__Reading text__
I was lucky enough to attend O’Reilly Bot Day in San Francisco.  Bot Day was the first “proper” bot conference I’ve attended.  I’ve hosted and/or attended many bot meetups here in NYC (join Botmakers if you’re interested), but the scale and the audience of Bot Day was very different than a meetup.

The conference was attended by a really good mix of platform representatives (GOOG, MSFT, Slack), developers, enterprises, and VCs.  And O’Reilly did a great job of getting some big names to present.  Here are the conference slides:

As you can see, the presentations were ordered in a narrative, starting with a high-level overview of technology and market trends, diving into some core technologies, then platforms, toolkits, UX, a real-world example, and finally another high-level view of how bots are being adopted across cultures.

If I had to summarize the main points of the conference, they’d be:

  1. The market is huge
  2. AI has made massive strides, but isn’t a capable generalist yet
  3. Choosing an AI implementation is important, but your data is more important
  4. Platforms are growing rapidly, but some are standouts in terms of the markets they address
  5. Toolkits are maturing, and best practices in development are taking shape
  6. Even a single developer can create an experience that makes a difference in people’s lives
  7. Across cultures, people are extremely intrigued by bots, and find value in all kinds of interactions

1. The market is huge

Ben Evans started off by looking at the mobile market, which is massive, with ~3.5 billion people owning mobile phones, meaning the market can grow by another 50%.

__Tasks and exercises__
**a.** Answer these from the Bot Day recap, one answer per line, marked the same way:
(i) In which city was O'Reilly Bot Day held?
(ii) Which platform representatives attended the conference?
(iii) About how many people own mobile phones, according to Ben Evans?
**b.** Continue the Bot Day recap from the sentence ending "can grow by another 50%."

__Information supplied__
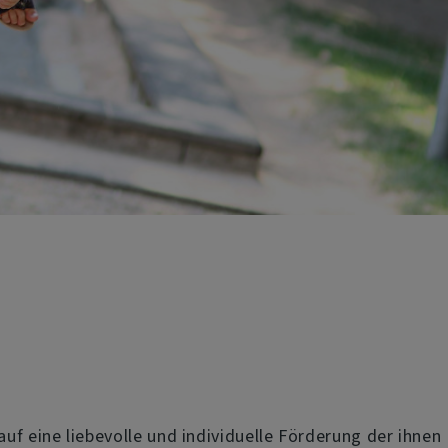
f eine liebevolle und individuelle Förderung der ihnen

...

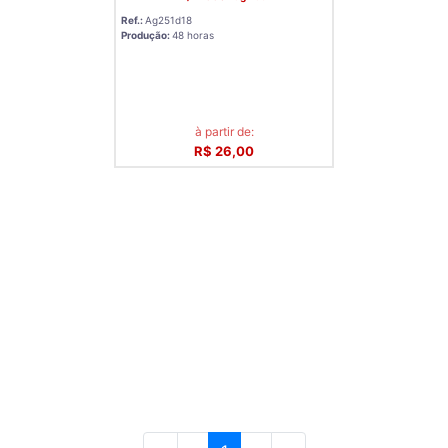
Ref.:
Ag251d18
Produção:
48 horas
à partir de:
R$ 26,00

---

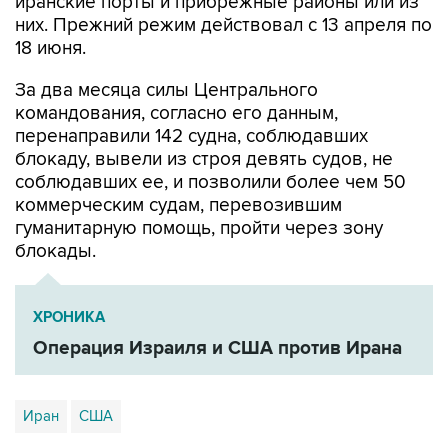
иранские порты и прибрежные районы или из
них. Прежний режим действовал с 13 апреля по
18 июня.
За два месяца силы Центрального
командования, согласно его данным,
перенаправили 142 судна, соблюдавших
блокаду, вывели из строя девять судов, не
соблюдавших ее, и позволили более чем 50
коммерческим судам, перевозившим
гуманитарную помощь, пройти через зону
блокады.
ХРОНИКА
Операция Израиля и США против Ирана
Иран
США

__Results__
**a.**
(i) San Francisco
(ii) GOOG, MSFT, and Slack
(iii) About 3.5 billion

**b.**
mobile market growth

2. AI isn’t a capable generalist yet

Yes, Watson beat Ken Jennings, and AlphaGo beat Lee Sedol, and Microsoft researchers just reached human parity in conversational language understanding.  These are big deals.

However, despite these achievements, we shouldn’t be expecting the “Assistants” being created by major players (Microsoft Cortana, Apple Siri, Google Assistant, Amazon Alexa) to be capable generalists anytime soon.  Assistants can understand what you’re asking, but they don’t have the specific domain expertise to follow through with action.

general ai versus hand built recipes

Individual bots will be the “last mile” of connection between the customer and the job-to-be-done.

The customer may use an Assistant to get them to the bot that takes them the last mile, but individual bots will provide the domain-specific knowledge necessary to accomplish many valuable tasks.  This is especially true in the enterprise, where solutions are hard to generalize.

voice assistants versus bots

This was easily one of the most exciting insights from my perspective. That is to say, even though the big boys are making big bets in this space, they will essentially still be reliant on individual bots (point solutions) to accomplish specific tasks.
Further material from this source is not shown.